El pintor donostiarra Juan Luis Goenaga ha fallecido este martes a los 74 años en Madrid, según el dirigente popular y suegro del artista, Borja Sémper.
Fue, dice Sémper en un mensaje que ha colgado en su cuenta de X, «un hombre honesto y libre, como solo saben serlo los artistas de verdad». «Se nos va una parte del corazón, nos queda su obra, su inmenso recuerdo y su ejemplo humanista. Goian bego (descanse en paz)», añade.
La familia aún no ha tomado una decisión sobre su funeral, aunque probablemente organice algún acto a finales de mes en San Sebastián.
El artista, nacido en enero de 1950 y padre de la actriz Bárbara Goenaga, fue uno de los máximos exponentes del expresionismo vasco, un creador autodidacta que comenzó su carrera artística a finales de los años 60 y que alimentó su arte de la naturaleza de la que ha estado rodeado durante casi toda su vida en su caserío de Alkiza, un pequeño pueblo del interior de Gipuzkoa.
En los últimos años participó en varias exposiciones en su ciudad natal, entre ellas la que le dedicó la Sala Kubo en 2020, con la que este espacio situado en el edificio Kursaal retomó su actividad tras el cierre obligado por la pandemia de la covid y saldó «una deuda» con el artista.
Era un hombre tímido, de pocas palabras, que prefería expresarse a través de su obra. Estudió grabado en Barcelona y se acercó a la escultura en París, hasta que eligió Alkiza como residencia y comenzó su profunda comunión con la tierra y las raíces.
Pero no solo convivió con las gamas de su paisaje vital, también lo hizo con los colores vivos, de la misma manera que lo hizo con la figuración y la abstracción. Con la fotografía, desarrolló un extenso trabajo a partir de 1970 que poco a poco fue abandonando por la pintura.

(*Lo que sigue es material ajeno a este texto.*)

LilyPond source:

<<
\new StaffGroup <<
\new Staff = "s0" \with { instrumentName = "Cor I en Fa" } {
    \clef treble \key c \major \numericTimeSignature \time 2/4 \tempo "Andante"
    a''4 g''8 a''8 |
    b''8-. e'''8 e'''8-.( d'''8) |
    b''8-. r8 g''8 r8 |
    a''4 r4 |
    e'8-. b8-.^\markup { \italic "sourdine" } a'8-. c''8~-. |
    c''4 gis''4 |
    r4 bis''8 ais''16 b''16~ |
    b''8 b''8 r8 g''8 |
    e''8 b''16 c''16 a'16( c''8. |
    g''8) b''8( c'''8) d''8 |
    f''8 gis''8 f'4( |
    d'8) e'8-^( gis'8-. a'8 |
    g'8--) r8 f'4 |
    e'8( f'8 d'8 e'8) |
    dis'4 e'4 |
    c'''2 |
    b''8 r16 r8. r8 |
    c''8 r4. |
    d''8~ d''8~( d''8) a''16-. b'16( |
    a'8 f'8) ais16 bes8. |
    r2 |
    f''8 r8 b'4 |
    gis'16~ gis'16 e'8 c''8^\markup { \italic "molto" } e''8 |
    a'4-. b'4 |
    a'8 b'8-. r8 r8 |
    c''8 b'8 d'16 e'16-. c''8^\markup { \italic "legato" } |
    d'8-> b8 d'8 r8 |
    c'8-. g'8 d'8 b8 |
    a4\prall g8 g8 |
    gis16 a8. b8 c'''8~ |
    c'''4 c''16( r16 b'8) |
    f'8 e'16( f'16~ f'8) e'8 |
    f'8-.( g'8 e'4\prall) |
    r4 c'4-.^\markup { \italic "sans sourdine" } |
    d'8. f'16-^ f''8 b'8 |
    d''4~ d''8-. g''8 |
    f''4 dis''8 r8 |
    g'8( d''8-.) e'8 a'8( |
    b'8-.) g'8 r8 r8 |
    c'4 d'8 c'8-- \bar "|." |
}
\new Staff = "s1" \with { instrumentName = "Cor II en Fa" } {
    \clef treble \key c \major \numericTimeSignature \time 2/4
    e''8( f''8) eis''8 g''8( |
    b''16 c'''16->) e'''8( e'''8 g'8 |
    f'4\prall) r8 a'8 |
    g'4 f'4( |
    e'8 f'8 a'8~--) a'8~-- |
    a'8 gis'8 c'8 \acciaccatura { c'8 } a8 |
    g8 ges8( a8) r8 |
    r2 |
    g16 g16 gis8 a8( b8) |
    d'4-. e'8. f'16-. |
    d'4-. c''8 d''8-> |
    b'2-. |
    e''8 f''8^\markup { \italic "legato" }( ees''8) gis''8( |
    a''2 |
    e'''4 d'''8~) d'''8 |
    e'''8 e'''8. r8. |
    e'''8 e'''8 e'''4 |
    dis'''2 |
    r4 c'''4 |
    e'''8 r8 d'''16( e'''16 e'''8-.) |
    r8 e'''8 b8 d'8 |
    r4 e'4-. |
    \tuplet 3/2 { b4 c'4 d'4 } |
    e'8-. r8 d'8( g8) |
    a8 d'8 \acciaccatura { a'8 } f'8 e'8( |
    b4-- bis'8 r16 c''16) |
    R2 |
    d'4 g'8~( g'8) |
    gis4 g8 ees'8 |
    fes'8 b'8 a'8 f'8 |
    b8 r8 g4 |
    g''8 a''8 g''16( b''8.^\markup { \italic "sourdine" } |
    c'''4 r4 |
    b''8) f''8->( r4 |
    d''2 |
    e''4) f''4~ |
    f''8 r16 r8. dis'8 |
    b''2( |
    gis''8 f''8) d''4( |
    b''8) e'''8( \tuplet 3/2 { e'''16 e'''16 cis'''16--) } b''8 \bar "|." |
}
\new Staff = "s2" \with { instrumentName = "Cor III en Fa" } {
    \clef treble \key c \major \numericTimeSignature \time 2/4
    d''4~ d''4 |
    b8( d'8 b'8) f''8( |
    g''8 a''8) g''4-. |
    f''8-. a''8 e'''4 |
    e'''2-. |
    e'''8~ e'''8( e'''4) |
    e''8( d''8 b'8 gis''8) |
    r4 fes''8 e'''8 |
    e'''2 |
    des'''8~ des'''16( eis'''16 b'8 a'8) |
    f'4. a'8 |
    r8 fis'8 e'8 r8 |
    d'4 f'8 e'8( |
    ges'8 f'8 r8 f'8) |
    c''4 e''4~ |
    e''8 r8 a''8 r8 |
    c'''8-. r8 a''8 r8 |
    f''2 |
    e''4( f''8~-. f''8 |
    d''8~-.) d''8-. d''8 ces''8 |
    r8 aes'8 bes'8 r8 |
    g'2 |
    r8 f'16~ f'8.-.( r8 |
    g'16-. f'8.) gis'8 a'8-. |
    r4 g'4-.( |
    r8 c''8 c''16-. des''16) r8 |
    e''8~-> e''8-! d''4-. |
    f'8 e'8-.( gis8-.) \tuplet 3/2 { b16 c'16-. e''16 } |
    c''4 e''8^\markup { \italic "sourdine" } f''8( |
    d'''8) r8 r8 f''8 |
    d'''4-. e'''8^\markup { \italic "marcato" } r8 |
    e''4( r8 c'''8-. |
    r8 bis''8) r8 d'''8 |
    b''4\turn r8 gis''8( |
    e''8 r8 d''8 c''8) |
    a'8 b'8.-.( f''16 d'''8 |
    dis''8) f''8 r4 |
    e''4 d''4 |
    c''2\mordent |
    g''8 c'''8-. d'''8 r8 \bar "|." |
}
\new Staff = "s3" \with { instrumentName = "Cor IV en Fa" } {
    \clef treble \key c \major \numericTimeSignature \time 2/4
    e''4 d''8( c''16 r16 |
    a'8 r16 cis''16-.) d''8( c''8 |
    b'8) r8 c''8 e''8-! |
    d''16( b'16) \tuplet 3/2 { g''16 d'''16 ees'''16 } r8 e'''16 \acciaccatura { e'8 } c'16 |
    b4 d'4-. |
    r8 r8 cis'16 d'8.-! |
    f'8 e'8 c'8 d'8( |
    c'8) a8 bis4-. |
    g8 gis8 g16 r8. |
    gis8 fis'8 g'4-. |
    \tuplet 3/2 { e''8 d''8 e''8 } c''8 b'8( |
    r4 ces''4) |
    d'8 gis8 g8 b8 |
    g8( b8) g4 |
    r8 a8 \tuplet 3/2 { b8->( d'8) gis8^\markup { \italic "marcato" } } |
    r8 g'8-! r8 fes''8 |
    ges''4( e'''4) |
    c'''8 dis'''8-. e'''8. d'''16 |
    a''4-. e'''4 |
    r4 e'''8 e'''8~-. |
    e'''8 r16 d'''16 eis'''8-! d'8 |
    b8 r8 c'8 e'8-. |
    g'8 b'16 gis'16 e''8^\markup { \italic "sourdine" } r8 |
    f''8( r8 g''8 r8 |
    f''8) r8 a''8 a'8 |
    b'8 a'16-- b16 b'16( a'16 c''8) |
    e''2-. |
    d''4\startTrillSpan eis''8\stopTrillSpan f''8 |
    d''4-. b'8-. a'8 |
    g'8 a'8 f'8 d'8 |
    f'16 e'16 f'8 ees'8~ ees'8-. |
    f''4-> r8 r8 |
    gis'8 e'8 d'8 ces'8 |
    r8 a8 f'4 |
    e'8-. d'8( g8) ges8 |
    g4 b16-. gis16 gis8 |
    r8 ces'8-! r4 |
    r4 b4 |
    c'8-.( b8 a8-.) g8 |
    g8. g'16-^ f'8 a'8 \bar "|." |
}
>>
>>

La trayectoria creativa de Juan Luis Goenaga había quedado recogida en diferentes catálogos, pero hasta finales de 2018 no vio la luz una monografía sobre su obra, sobre el trabajo realizado desde 1968, de la que se encargó el historiador del arte Mikel Lertxundi Galiana.
En ese amplio volumen quedaron reflejados de los comienzos con sus series apegadas a la tierra, a la orografía y el clima vascos.
Ese libro permite seguir su trabajo posterior, las series en las que se sumergió de lleno en el mundo pop y urbano a finales de los 70 y primeros 80, y también las de su universo interior, y sus pinturas vinculadas al caserío y a la arqueología.
No podía ser de otra forma al analizar la carrera de un artista para el que la pintura fue «sagrada». «Desde la cueva de Ekain (gruta guipuzcoana que conserva unas excepcionales pintura rupestres) a El Greco. Es lo mismo», dijo el creador vasco en una de sus escasas intervenciones ante la prensa.